A History of Europe, J.M. Roberts

In the same year that Saint-Simon started gaining influence, a pamphlet was released that would become the most important document in the history of socialism. This was the Communist Manifesto, written by a young German named Karl Marx, who called for a complete break with the “utopian socialism” of his predecessors. It argued that utopian socialists attacked industrial capitalism because they thought it was unjust, but this was pointless because nothing could come from arguments to persuade people that change was morally desirable. This is because, to Marx, everything was dependent on the way history was actually going, towards the inevitable creation of a new working class by industrial society, the rootless wage-earners of industrial cities who Marx called the proletariat. Marx asserted that every society had its own system of property rights and class relationships, and that these elements shaped its political arrangements. Since politics were bound to express economic forces, they could change as the particular organization of society changed under the influence of economic developments, and therefore, the revolution would eventually sweep away capitalist society as capitalism had swept away feudal society.

Marxism nearly became a mythology, resting on a view of history which said that men were bound by necessity because their institutions were determined by the evolving methods of production, and on a faith that the working class were the Chosen People who hardships and struggles would end in the triumphal establishment of a just society in which necessity’s iron law would cease to be. The new religion inspired working class mobilization; though some trades unions and cooperatives already existed in some places, the first international organization (The International) of working men appeared in 1863. Marx’s influence was paramount in the organization as Secretary, but it included many who did not subscribe to his beliefs. In the years after 1848 socialism captured the revolutionary tradition from the liberals, and with this a belief in this historical role of an industrial working class was tacked onto the tradition which held that revolution could not be wrong.

“Marx quickly snapped up the drama and exaltation of the Paris Commune for socialism. He annexed it to his own theories, though it had been the product of many complicated and differing forces and had expressed in its actions very little in the way of egalitarianism, let alone ‘scientific’ socialism. It emerged, moreover, in a city which though huge, was not of the great manufacturing centers in which he predicted proletarian revolution would occur.”

A History of Europe, J.M. Roberts

Marx made the events of the Paris Commune central to socialist lore, despite the inherent contradictions. After the Commune, he transferred the first International to the United States as part of his struggles to keep it under his own control.
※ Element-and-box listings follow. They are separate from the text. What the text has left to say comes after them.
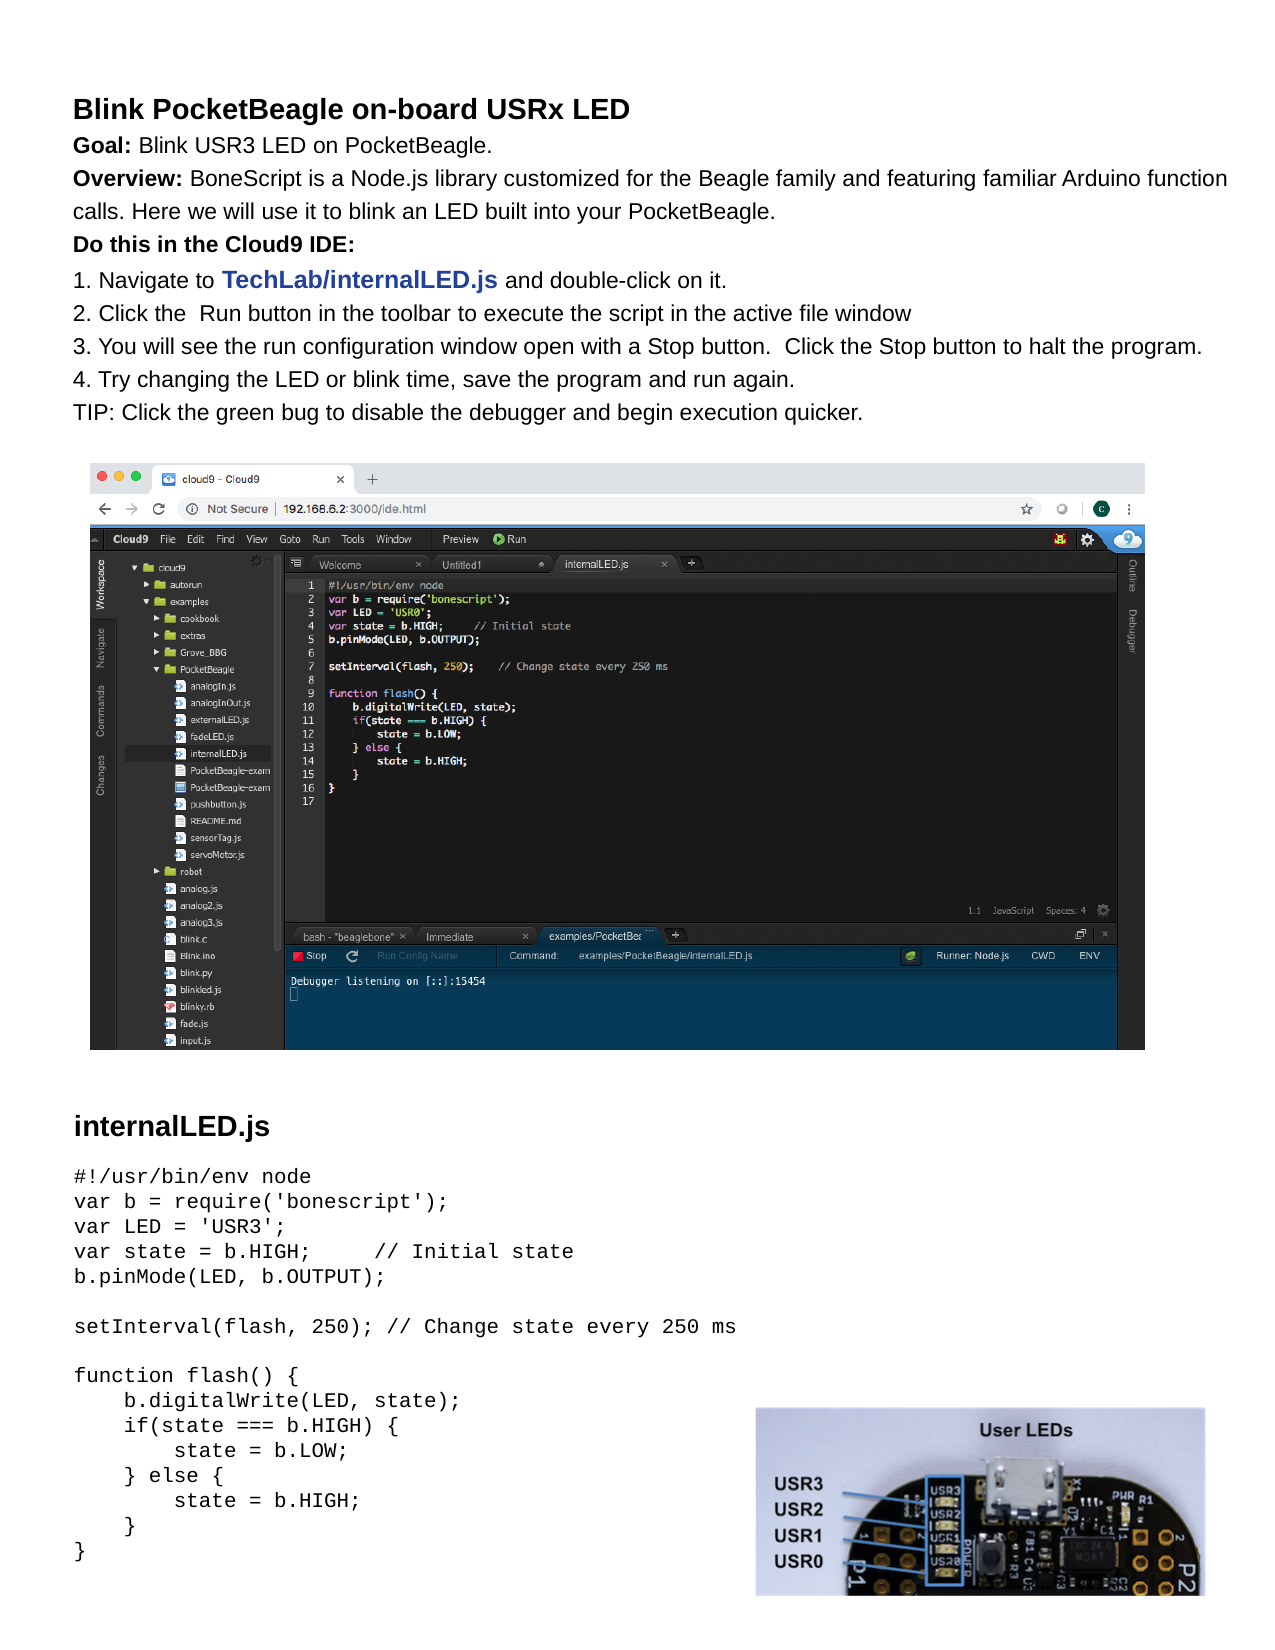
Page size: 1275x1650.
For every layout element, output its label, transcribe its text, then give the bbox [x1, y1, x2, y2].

text_box internalLED.js [59, 1092, 286, 1150]
text_box #!/usr/bin/env node var b = require('bonescript'); var LED = 'USR3'; var state = b.HIGH; // Initial state b.pinMode(LED, b.OUTPUT); setInterval(flash, 250); // Change state every 250 ms function flash() { b.digitalWrite(LED, state); if(state === b.HIGH) { state = b.LOW; } else { state = b.HIGH; } } [59, 1154, 757, 1570]
text_box Blink PocketBeagle on-board USRx LED Goal: Blink USR3 LED on PocketBeagle. Overview: BoneScript is a Node.js library customized for the Beagle family and featuring familiar Arduino function calls. Here we will use it to blink an LED built into your PocketBeagle. Do this in the Cloud9 IDE: 1. Navigate to TechLab/internalLED.js and double-click on it. 2. Click the Run button in the toolbar to execute the script in the active file window 3. You will see the run configuration window open with a Stop button. Click the Stop button to halt the program. 4. Try changing the LED or blink time, save the program and run again. TIP: Click the green bug to disable the debugger and begin execution quicker. [58, 76, 1248, 433]
picture [755, 1407, 1206, 1596]
picture [90, 463, 1145, 1051]
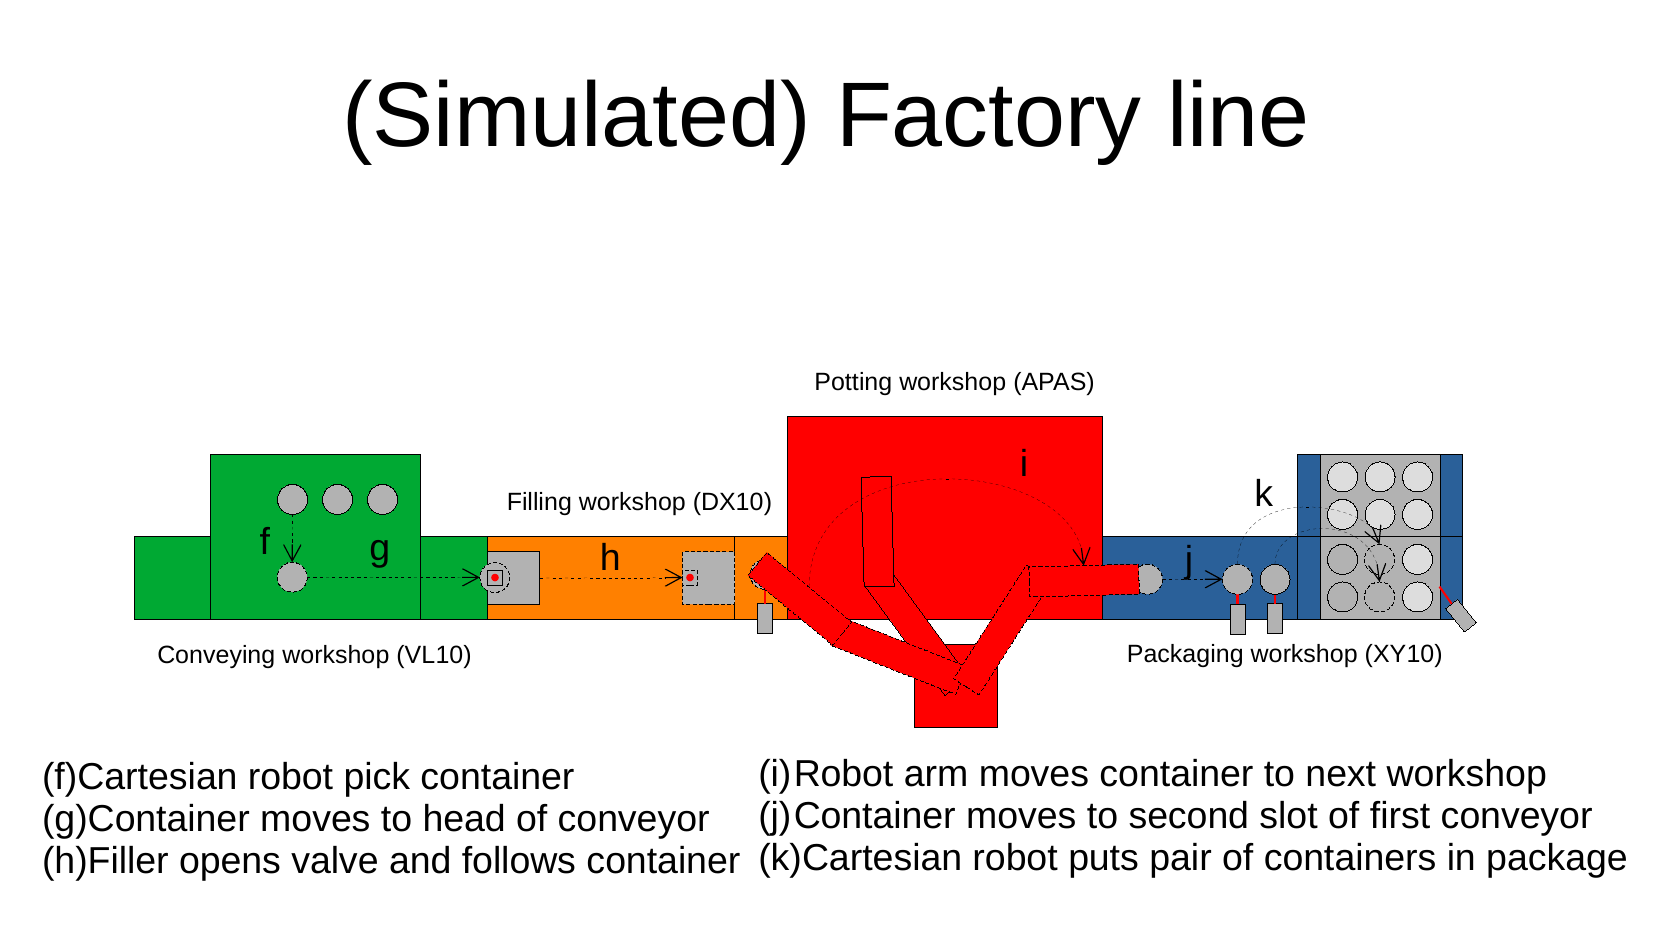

The Second International was founded in 1889, without the centralized control of Marx, to unite socialist political parties and groups across Europe with trades unions and other working class organizations. Marxism had grown beyond Marx into a body of dogma drawn from Marx’s writings, and by the end of the century it was officially accepted by socialists almost everywhere. Confident assertions that history would inevitably generate the overthrow of capitalism and, in the end, inaugurate a rationally ordered society in which individuals could at last be truly free, became the heart of a new religion. The Second International benefitted from the growth in the previous thirty years of socialist political parties, and of trades unions. By 1900 socialism had no effective competition on the Left. Its success was strange, for though socialist leaders talked revolution, they increasingly used their power in the workplace or polling-booth to win advantages for their followers from capitalist society, and consequently helped to blunt the edge of the misery which could fuel revolution.